# Why is my KBC shades of dark green and light green with random dead spots?



## austin33 (Jun 5, 2018)

I'm really annoyed that my grass is different shades of green with random deadspots. My regimen has been the following; aerate, add top soil, IFA step 1, humate, another application of step 1, step 2 (memorial day). I typically mow around 3 inches. I took it to 2 inches a few weeks back and I'm wondering if that had something to do with it.


----------



## LIgrass (May 26, 2017)

Idk but that woman (wife?) looks pissed about it. I'm kidding, but to help answer this as long as you didn't take off too much (like 5" to 2") on the last cut that shouldn't be the cause. To me it looks like it could be grassy weeds, poa annua and poa Trivialis starting to die out in the heat. A before pic would help, do you have one? Were there lime green patches, maybe some with lots of seed heads in the spring?


----------



## austin33 (Jun 5, 2018)

Here is one from right after mothers day.


----------



## g-man (Jun 15, 2017)

Do you have close up pictures of the trouble areas? How much fertilizer have you apply this year? What's been your weather like?


----------



## ABC123 (Jul 14, 2017)

Poke those areas with a screwdriver, it should slide all the way up to the handle. If you find any rocks or debris, remove them. If that's not the issue it could be poa under stress.


----------



## austin33 (Jun 5, 2018)

g-man... I applied the IFA step 1 twice this year and step 2 memorial day. I had some leftover step 4 from last year and applied that at the same time.


----------



## g-man (Jun 15, 2017)

I'm not sure what IFA is. The image looks like fertilizer burn. I'm trying to figure out how much nitrogen have you applyed. You only have 2k of lawn, so using an entire bag might be too much. Do you know the weight of the bag and the NPK (ie. 21-1-10)of the bags?


----------



## austin33 (Jun 5, 2018)

https://ifacountrystores.com/products/home-garden/ifa-weed-feed-step-2/

G-man there is a link to the fert that I used (24-3-6). It was a 20 pound bag and I also put extra fert that I had in the garage that was 22-2-12. My first thought was burn as well


----------



## g-man (Jun 15, 2017)

Ok, that's too much nitrogen.

20lb * 0.24 = 4.8 lb of nitrogen.

4.8lb / 2ksqft = 2.4lb of N/ksqft

The standard recommendation is not to apply more than 1lb of N/ksqft per rolling month.
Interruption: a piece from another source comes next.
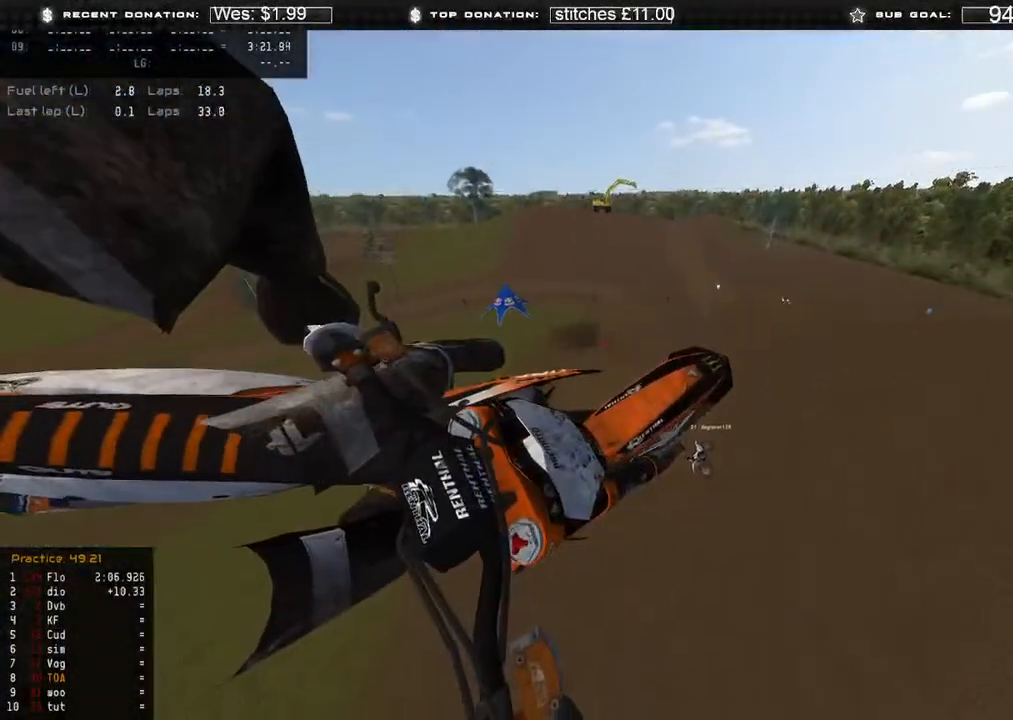
{"buttons": ["R2"], "left_stick": "up-left", "right_stick": "up-left", "events": [[17, "X", "down"], [233, "X", "up"], [300, "left_stick", "center"], [500, "left_stick", "up-left"]]}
The saving item for you is that some of the nitrogen is slow release, otherwise your lawn would be gone.

For now keep it watered and mowed. Don't apply anymore nitrogen for a while.


----------



## austin33 (Jun 5, 2018)

Haha... I watched too many youtube videos about "throw er down". Thanks G-man. I really want to get into the tier-2 or tier-3 lawn owner. I just read 4 or 5 of your posts and I have a head ache now. Hopefully I can get there!


----------



## austin33 (Jun 5, 2018)

Also g-man. I was planning on putting Milo down the 4th of July. Think that would be wise? I was then going to apply this https://ifacountrystores.com/products/home-garden/ifa-spring-and-summer-fertilizer-step-3/ around august. Thoughts?


----------



## Sinclair (Jul 25, 2017)

FWIW, "throw'er down" is usually in reference to single digit organic fert and grass seed.


----------



## g-man (Jun 15, 2017)

austin33 said:


> Also g-man. I was planning on putting Milo down the 4th of July. Think that would be wise? I was then going to apply this https://ifacountrystores.com/products/home-garden/ifa-spring-and-summer-fertilizer-step-3/ around august. Thoughts?


I would wait and see. I think waiting at least a month might be worth it. Maybe milo late july and then start the fall nitrogen blitz.

I would start a log, so you know how much you applied when. It also helps calculate lb of N/ksqft
https://thelawnforum.com/viewtopic.php?f=9&t=921&hilit=log+g+man+log


----------



## GrassDaddy (Mar 21, 2017)

Water it deeply and don't put any more fert down till it recovers. Most of them have some fast and some slow release so that slow release is still there feeding it for a while. You might even want to hose the burned spots daily to try to flush out any excess.


----------



## austin33 (Jun 5, 2018)

everyone thank you so much for the input and tips! I appreciate it!


----------